Dataset: Immigration to Canada from 1980 to 2013 - International migration flows to and from selected countries - The 2015 revision from United Nation's website.

The dataset contains annual data on the flows of international migrants as recorded by the countries of destination. The data presents both inflows and outflows according to the place of birth, citizenship or place of previous / next residence both for foreigners and nationals. For this lesson, we will focus on the Canadian Immigration data.

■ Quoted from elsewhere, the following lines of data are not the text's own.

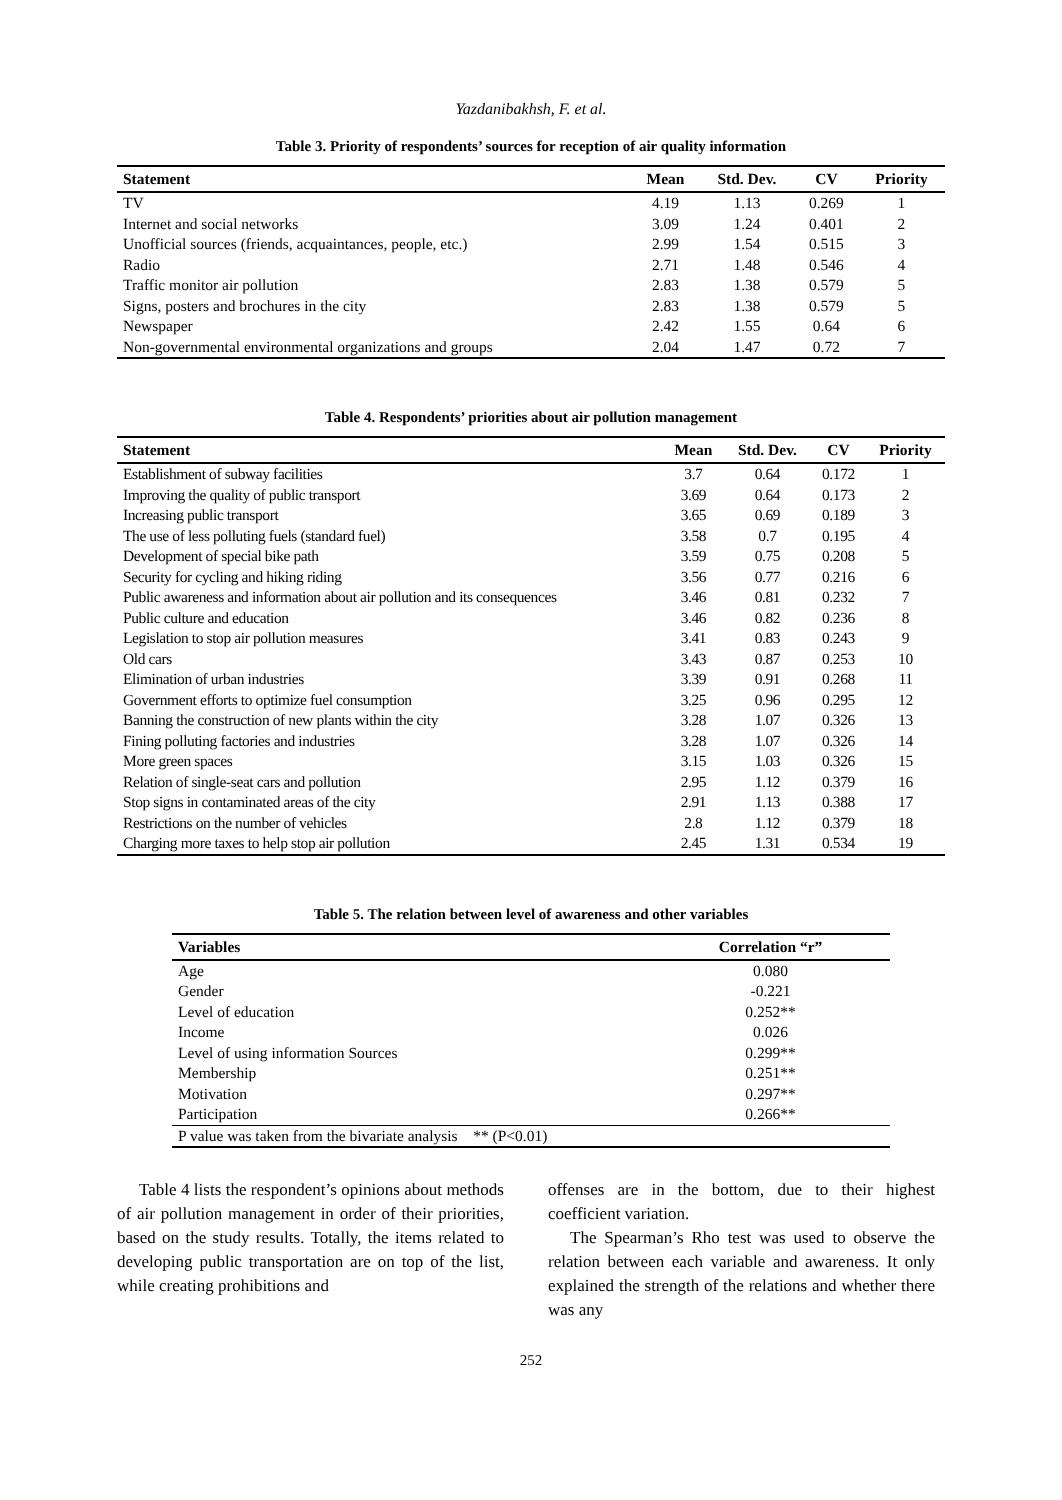Yazdanibakhsh, F. et al.
Table 3. Priority of respondents’ sources for reception of air quality information
| Statement | Mean | Std. Dev. | CV | Priority |
| --- | --- | --- | --- | --- |
| TV | 4.19 | 1.13 | 0.269 | 1 |
| Internet and social networks | 3.09 | 1.24 | 0.401 | 2 |
| Unofficial sources (friends, acquaintances, people, etc.) | 2.99 | 1.54 | 0.515 | 3 |
| Radio | 2.71 | 1.48 | 0.546 | 4 |
| Traffic monitor air pollution | 2.83 | 1.38 | 0.579 | 5 |
| Signs, posters and brochures in the city | 2.83 | 1.38 | 0.579 | 5 |
| Newspaper | 2.42 | 1.55 | 0.64 | 6 |
| Non-governmental environmental organizations and groups | 2.04 | 1.47 | 0.72 | 7 |
Table 4. Respondents’ priorities about air pollution management
| Statement | Mean | Std. Dev. | CV | Priority |
| --- | --- | --- | --- | --- |
| Establishment of subway facilities | 3.7 | 0.64 | 0.172 | 1 |
| Improving the quality of public transport | 3.69 | 0.64 | 0.173 | 2 |
| Increasing public transport | 3.65 | 0.69 | 0.189 | 3 |
| The use of less polluting fuels (standard fuel) | 3.58 | 0.7 | 0.195 | 4 |
| Development of special bike path | 3.59 | 0.75 | 0.208 | 5 |
| Security for cycling and hiking riding | 3.56 | 0.77 | 0.216 | 6 |
| Public awareness and information about air pollution and its consequences | 3.46 | 0.81 | 0.232 | 7 |
| Public culture and education | 3.46 | 0.82 | 0.236 | 8 |
| Legislation to stop air pollution measures | 3.41 | 0.83 | 0.243 | 9 |
| Old cars | 3.43 | 0.87 | 0.253 | 10 |
| Elimination of urban industries | 3.39 | 0.91 | 0.268 | 11 |
| Government efforts to optimize fuel consumption | 3.25 | 0.96 | 0.295 | 12 |
| Banning the construction of new plants within the city | 3.28 | 1.07 | 0.326 | 13 |
| Fining polluting factories and industries | 3.28 | 1.07 | 0.326 | 14 |
| More green spaces | 3.15 | 1.03 | 0.326 | 15 |
| Relation of single-seat cars and pollution | 2.95 | 1.12 | 0.379 | 16 |
| Stop signs in contaminated areas of the city | 2.91 | 1.13 | 0.388 | 17 |
| Restrictions on the number of vehicles | 2.8 | 1.12 | 0.379 | 18 |
| Charging more taxes to help stop air pollution | 2.45 | 1.31 | 0.534 | 19 |
Table 5. The relation between level of awareness and other variables
| Variables | Correlation “r” |
| --- | --- |
| Age | 0.080 |
| Gender | -0.221 |
| Level of education | 0.252** |
| Income | 0.026 |
| Level of using information Sources | 0.299** |
| Membership | 0.251** |
| Motivation | 0.297** |
| Participation | 0.266** |
| P value was taken from the bivariate analysis ** (P<0.01) | |
Table 4 lists the respondent’s opinions about methods of air pollution management in order of their priorities, based on the study results. Totally, the items related to developing public transportation are on top of the list, while creating prohibitions and
offenses are in the bottom, due to their highest coefficient variation.
The Spearman’s Rho test was used to observe the relation between each variable and awareness. It only explained the strength of the relations and whether there was any
252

# **Downloading and Prepping Data**
Import Primary Modules. The first thing we'll do is import two key data analysis modules: pandas and **Numpy**.

In [37]:
import numpy as np 
import pandas as pd 

Let's download and import our primary Canadian Immigration dataset using *pandas read_excel()* method. Normally, before we can do that, we would need to download a module which pandas requires to read in excel files. This module is xlrd. For your convenience, we have pre-installed this module, so you would not have to worry about that. Otherwise, you would need to run the following line of code to install the xlrd module:

!conda install -c anaconda xlrd --yes

Download the dataset and read it into a pandas dataframe.

In [38]:
df_can = pd.read_excel('https://cf-courses-data.s3.us.cloud-object-storage.appdomain.cloud/IBMDeveloperSkillsNetwork-DV0101EN-SkillsNetwork/Data%20Files/Canada.xlsx',
                       sheet_name='Canada by Citizenship',
                       skiprows=range(20),
                       skipfooter=2
                      )
print('Data downloaded and read into a dataframe!')

Data downloaded and read into a dataframe!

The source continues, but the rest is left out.